[INSTRUCTIONS TO FOLLOW]:
Each record below needs to be reproduced precisely, though not its pictures.

[Lens and sensor parameters]:
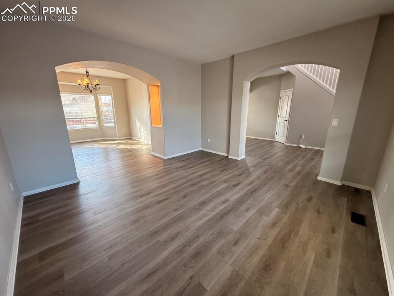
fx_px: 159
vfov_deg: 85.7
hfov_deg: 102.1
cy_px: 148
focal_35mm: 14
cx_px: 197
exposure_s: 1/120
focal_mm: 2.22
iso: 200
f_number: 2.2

[WRITTEN REPLY]:
fx_px: 159
vfov_deg: 85.7
hfov_deg: 102.1
cy_px: 148
focal_35mm: 14
cx_px: 197
exposure_s: 1/120
focal_mm: 2.22
iso: 200
f_number: 2.2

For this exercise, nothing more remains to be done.